I may soon have to heat water on the stove for a hot shower. Over the weekend, my father lowered the temperature of all the house’s thermostats. He was afraid the heating oil tank in our basement did not contain enough oil to adequately heat our house through the new year’s first weekend.
My father had recently decided to switch to another heating oil company for their lower price of $2.299/gallon compared to our previous oil supplier’s price of $2.799/gallon. Our oil container holds 275 gallons. At a difference of $0.50/gal, that’s a total savings of $137.50. Since the new oil company offered their first delivery at $1.999/gal, my father was determined to run the tank dry to maximize savings of $0.80 x 275 = $220. The only hitch was that we were burning through our oil faster than he thought.
Seven years ago, my parents converted our one-story, New England ranch house into a two-story colonial. What they lost in increased property taxes they tried to gain back in decreased heating costs. But wait…wouldn’t it cost more to heat a bigger house? Especially one in New England during the winter? Well, yes, if your goal is to keep the house at the same temperature. But my parents simply lowered the thermostats to a maximum of 65°F. Bedrooms on the second floor bedrooms are set at 52°F during the day, 60°F in the afternoon, and a toasty 61°F at night. Uncommonly used parts of the house are kept at 50°F. The living room is tropical by comparison. Its thermostat is often calibrated to 65°F.

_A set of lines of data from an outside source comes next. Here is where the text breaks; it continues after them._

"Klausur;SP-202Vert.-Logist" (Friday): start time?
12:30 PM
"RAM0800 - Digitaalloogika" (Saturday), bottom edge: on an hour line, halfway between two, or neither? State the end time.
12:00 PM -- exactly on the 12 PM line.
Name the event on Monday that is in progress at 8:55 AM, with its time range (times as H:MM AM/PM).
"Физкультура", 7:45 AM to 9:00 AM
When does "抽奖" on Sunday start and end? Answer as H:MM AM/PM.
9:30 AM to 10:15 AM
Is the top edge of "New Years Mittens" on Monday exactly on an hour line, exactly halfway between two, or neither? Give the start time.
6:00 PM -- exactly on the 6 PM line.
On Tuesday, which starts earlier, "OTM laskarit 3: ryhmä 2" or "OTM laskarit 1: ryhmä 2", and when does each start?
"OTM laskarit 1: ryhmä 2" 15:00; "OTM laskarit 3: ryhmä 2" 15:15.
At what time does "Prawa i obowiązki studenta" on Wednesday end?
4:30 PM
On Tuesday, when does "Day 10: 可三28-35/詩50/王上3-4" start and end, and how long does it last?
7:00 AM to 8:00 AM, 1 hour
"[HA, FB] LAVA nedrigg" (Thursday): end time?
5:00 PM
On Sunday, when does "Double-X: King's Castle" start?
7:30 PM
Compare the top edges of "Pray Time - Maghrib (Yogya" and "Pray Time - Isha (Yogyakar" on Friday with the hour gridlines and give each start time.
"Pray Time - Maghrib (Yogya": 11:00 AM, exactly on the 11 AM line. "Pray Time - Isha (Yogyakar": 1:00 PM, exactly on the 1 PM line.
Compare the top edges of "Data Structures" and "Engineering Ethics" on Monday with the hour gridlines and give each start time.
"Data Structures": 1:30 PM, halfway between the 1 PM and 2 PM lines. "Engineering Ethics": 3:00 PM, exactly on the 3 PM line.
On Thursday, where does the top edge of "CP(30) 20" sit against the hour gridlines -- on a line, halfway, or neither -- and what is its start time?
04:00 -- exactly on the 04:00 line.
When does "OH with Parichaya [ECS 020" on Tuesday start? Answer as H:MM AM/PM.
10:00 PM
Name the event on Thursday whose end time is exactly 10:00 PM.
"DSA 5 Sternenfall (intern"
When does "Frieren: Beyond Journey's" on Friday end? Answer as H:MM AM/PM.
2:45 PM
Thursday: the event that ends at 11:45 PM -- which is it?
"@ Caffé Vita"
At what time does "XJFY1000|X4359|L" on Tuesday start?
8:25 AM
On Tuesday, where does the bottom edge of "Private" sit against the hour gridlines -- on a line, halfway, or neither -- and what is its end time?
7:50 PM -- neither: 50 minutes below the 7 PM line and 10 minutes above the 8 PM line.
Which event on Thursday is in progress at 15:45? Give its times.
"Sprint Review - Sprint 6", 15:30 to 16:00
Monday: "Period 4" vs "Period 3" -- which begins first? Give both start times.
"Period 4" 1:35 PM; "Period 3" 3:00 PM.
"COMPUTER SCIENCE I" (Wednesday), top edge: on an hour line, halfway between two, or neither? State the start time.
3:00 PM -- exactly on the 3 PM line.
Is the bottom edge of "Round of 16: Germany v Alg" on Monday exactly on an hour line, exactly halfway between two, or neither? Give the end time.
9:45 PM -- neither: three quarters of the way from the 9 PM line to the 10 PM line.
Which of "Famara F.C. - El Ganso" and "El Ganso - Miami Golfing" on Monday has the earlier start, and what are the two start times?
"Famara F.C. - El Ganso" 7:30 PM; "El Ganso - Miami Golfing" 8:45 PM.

The oil truck was scheduled to make a delivery today. When I got home, I ran downstairs to check the tank’s meter.
“I told you to ask the oil company to make a delivery last week,” my mother said as she blew her nose and put on another sweater. “Who cares about saving that $10.”
Heating oil companies must have a thin margin. There’s no brand loyalty because the oil is exactly the same. It’s just a question of distribution. Overhead is most likely limited to a truck and a warehouse or storage facility. That must explain why my father switches companies every year. Unfortunately, I can’t see the financial statements of the two companies from which my father bought oil since they’re private firms.